The 42 nd Toronto film festival was notable for its strong appearance of female aptitude not least an adorable coming-of-age humor directed against Greta Gerwig
It may not have the glamour and sense of opportunity of Cannes, the romance of Venice or the boutique cliquishness of Telluride, but for sheer volume and scope, the Toronto international film gala( or Tiff, to give it its perkily approachable abbreviation) is hard to beat. Even having cut its programme by 20% this year( about 60 films fewer than previous instalments ), Toronto is a monster of an event.
This signifies several acts. The first, and least accepted, of these is queues. Miles of them, snaking around the streets of the city for cubes and be administered by systems that border on the Kafkaesque. Punters join them automatically, sometimes without knowing what they are waiting for. But the queues are there for a rationale, which brings us to the second point: the sheer number of sound designations. The timing of Toronto and its length means that it is an ideal platform on which to test whether a cachet claim has the legs to make it a competitor in the awards race.
Early manifestations suggest that it’s going to be another hard-fought combat in the best actress category, with a money of meaty, female-driven narrations. And the crowd-pleasing Battle of the Sexes , the latest from the Little Miss Sunshine aiming duo of Valerie Faris and Jonathan Dayton, is top of the list. Starring Emma Stone as tennis musician Billie Jean King, the film tells the story of the much-publicised 1973 tennis match between King and ex-champion, and self-proclaimed male-chauvinist boar, Bobby Riggs( Steve Carell, all tragicomic bluster and condescension ).

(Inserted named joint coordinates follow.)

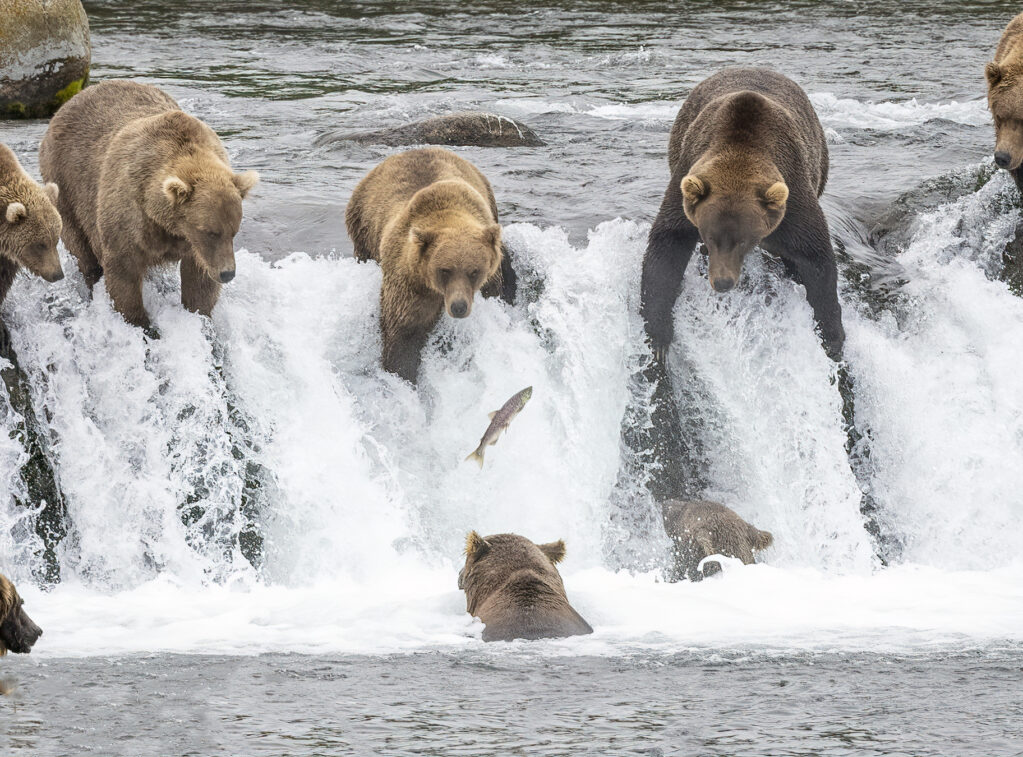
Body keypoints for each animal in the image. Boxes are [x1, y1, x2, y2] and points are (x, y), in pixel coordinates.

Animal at [39, 80, 258, 329]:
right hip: (65, 181)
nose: (227, 273)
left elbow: (199, 279)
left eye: (234, 231)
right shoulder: (130, 219)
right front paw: (141, 324)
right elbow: (123, 273)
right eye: (210, 232)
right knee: (81, 248)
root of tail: (67, 104)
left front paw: (200, 314)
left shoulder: (191, 244)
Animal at [345, 147, 517, 383]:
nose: (459, 306)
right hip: (363, 228)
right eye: (444, 270)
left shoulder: (489, 277)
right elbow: (404, 331)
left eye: (474, 271)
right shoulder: (410, 283)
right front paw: (401, 372)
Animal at [641, 67, 844, 362]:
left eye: (744, 241)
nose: (723, 282)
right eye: (709, 236)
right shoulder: (687, 177)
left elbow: (815, 256)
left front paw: (832, 337)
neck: (741, 150)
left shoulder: (793, 192)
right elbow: (667, 245)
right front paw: (659, 337)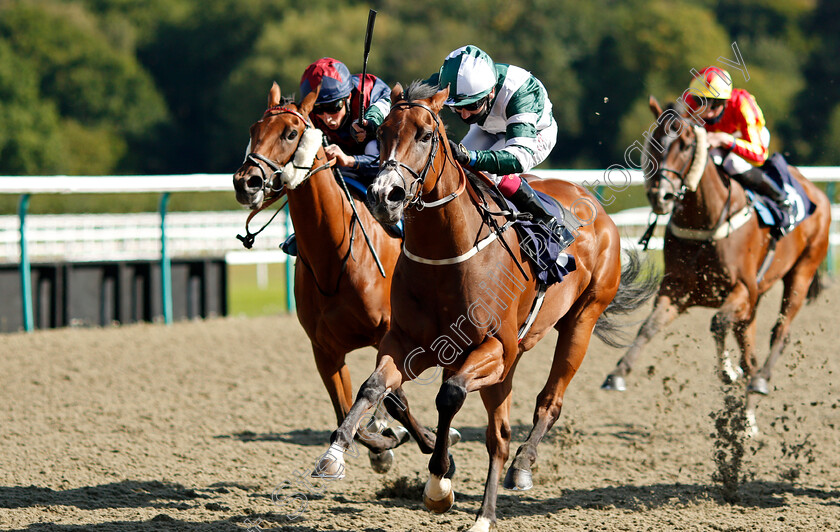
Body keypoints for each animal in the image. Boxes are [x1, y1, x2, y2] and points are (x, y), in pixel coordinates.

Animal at [226, 84, 442, 474]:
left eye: (291, 133)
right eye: (254, 129)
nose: (245, 181)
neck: (335, 255)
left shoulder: (388, 334)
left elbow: (394, 398)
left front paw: (425, 440)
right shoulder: (324, 349)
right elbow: (346, 411)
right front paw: (381, 446)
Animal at [316, 81, 656, 528]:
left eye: (426, 134)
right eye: (383, 132)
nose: (383, 195)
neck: (447, 255)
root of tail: (593, 205)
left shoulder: (493, 346)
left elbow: (449, 396)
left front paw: (439, 481)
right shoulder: (409, 343)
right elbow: (374, 387)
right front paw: (335, 453)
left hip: (579, 321)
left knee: (545, 405)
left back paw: (516, 475)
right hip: (512, 357)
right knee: (500, 433)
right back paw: (486, 508)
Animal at [600, 96, 832, 436]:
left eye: (685, 145)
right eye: (654, 141)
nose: (660, 196)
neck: (704, 221)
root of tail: (816, 192)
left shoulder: (742, 290)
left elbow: (717, 323)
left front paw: (727, 371)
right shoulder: (677, 290)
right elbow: (649, 326)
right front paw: (617, 373)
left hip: (802, 272)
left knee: (781, 332)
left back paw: (761, 381)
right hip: (754, 304)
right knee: (751, 354)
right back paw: (747, 419)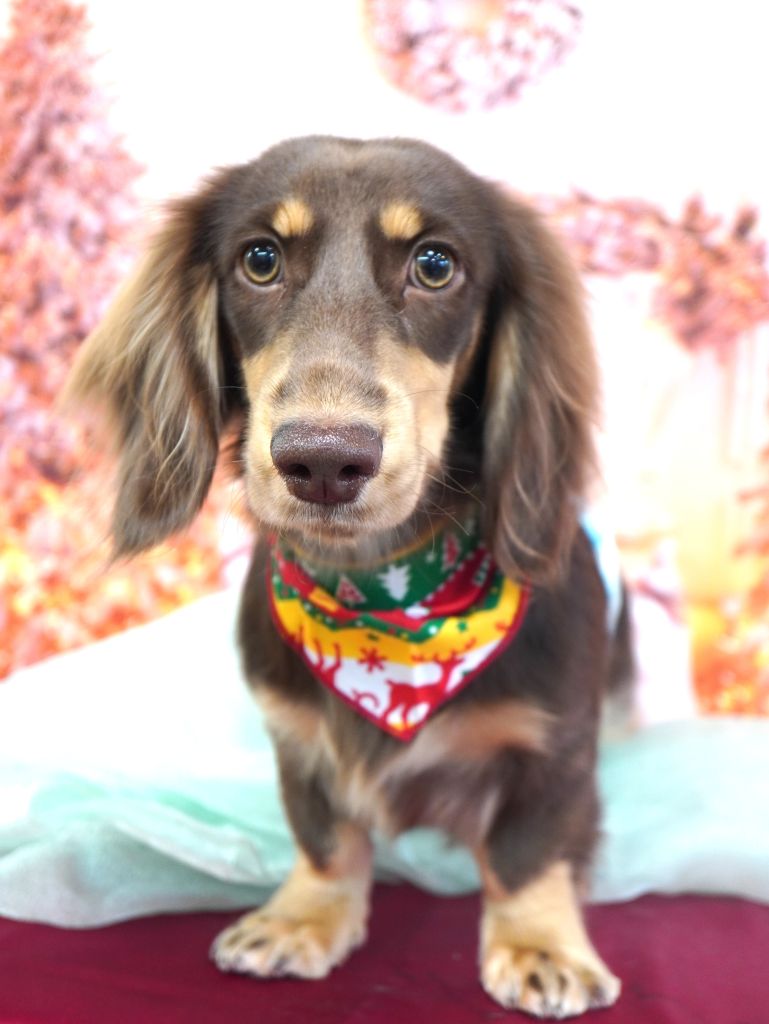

But more than that it’s a love story, in which King, hopelessly smitten with hairdresser Marilyn( Andrea Riseborough ), comes to expressions with her own virility. Stone is terrific, rendering King a steely sweetness and a disarming vulnerability. And while some of the overt antediluvian sexism from the commentators reaped audible gasp from the audience, the themes- equal remunerate and equal opportunities for women, LGBT acceptance in boast- persist depressingly timely.
Another powerhouse female lead-in comes from Jessica Chastain, playing the eponymous central capacity in Aaron Sorkin’s directorial debut, Molly’s Game . This is pretty much the archetypal Sorkin project- a slick firework parade of showy talk and jostling ideas and a main reference with a banter that Chastain manipulates like a switchblade knife. Based on a real-life reputation, Molly is a former Olympic-standard skier made hostess of unlicensed, high-stakes poker games, who ascertains herself at the center of an FBI investigation. While Sorkin indulges in a few too many self-congratulatory segues and prosper, as long as Chastain is on screen- and she’s rarely off- the movie has a crackling power and propulsive drive.